# Savannah and Ogeechee Rivers?



## rapid fire (Jul 4, 2015)

Headed down in a few weeks to do some scouting for a gator hunt and want to do a little fishing while I'm there.  What can I fish for in the lower stretches of the Savannah and Ogeechee Rivers?  Thx, Mark


----------



## Sharkfighter (Jul 4, 2015)

I havent been that way for a few years but used to see some decent size Gators up the Ogeechee where it joins the canoochee river by I-95   

The  water up there is more brackish..   I think you wont get much more hen those 8 - 12 inch catfish and some gar and eels up there.  But you can catch a  bunch of them at tide change

. If you head further down the river, below Ft McAlister you can get into trout, reds , founder and shark


----------



## jasper181 (Jul 8, 2015)

I fish the Ogeeechee and have been catching a good number of red breast, blue gill with the occasional bass and crappie. Fishing a black and purple spin dandy with a cricket has been my go to as of late. There are some bass to be caught on the Savannah river but nothing huge. I also gator hunt the Savannah River, my in laws live on the Ogeechee and there are definitely gators but the are wise to the hunt it seems.


----------



## fishtail (Jul 8, 2015)

Take caution, below I-95 and above Ft. Mcallister immediately adjacent the Ogeechee there are several private properties that actually own the waters outside the river channel.  Most are from the colonial period rice plantations ditches, you will be successfully ticketed for trespassing even though you got there by boat.
Fort Stewart owns "what looks like" both sides of the river, it is actually a branch of the swamp that the river floods most of the year. 

In the Savannah River pay attention to the Savannah National Wildlife Refuge boundaries not to mention the State lines.
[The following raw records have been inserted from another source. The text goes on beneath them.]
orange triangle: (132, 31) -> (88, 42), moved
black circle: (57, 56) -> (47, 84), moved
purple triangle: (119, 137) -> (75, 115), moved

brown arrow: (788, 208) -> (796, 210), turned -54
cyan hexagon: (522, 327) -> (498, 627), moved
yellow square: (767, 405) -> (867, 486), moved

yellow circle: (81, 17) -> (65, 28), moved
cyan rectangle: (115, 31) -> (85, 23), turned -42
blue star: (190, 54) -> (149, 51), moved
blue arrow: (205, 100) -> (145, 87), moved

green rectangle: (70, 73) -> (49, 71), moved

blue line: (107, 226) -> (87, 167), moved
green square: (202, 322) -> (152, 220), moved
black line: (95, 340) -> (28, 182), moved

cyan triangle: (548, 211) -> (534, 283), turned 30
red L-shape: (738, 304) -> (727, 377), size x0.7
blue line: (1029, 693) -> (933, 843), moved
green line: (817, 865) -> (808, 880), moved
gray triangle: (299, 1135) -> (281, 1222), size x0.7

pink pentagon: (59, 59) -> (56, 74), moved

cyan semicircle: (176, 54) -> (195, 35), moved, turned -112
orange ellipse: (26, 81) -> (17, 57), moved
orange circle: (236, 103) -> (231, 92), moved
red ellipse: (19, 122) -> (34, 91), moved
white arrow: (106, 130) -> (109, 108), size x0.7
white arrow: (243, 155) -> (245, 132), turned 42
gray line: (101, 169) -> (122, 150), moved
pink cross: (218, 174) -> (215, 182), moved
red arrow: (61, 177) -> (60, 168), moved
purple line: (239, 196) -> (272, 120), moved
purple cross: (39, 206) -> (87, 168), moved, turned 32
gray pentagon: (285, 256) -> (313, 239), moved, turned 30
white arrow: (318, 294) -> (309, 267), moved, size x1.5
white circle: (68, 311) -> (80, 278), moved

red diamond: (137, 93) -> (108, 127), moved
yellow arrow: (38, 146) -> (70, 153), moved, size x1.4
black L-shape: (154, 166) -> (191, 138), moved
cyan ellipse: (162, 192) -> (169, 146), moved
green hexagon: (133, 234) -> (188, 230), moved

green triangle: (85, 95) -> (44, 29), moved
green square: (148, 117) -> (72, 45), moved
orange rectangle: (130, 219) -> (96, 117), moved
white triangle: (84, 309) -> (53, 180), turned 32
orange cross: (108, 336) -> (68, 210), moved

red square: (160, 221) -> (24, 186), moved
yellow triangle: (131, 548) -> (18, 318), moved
Even if you get into the very tidal sections of either river fishing with worms on the bottom will catch just about everything.


----------



## Southernhoundhunter (Jul 8, 2015)

fishtail said:


> Take caution, below I-95 and above Ft. Mcallister immediately adjacent the Ogeechee there are several private properties that actually own the waters outside the river channel.  Most are from the colonial period rice plantations ditches, you will be successfully ticketed for trespassing even though you got there by boat.
> Fort Stewart owns "what looks like" both sides of the river, it is actually a branch of the swamp that the river floods most of the year.
> 
> In the Savannah River pay attention to the Savannah National Wildlife Refuge boundaries not to mention the State lines.
> ...


I hunted with a boy last year and questioned the game warden about that subject and was told that if you can navigate the creek, canal, etc at mean low water that he couldn't write you a ticket as long as you didn't step onto land. Might've just talked to a nicer warden.


----------



## Southernhoundhunter (Jul 8, 2015)

Meaning tidal marsh


----------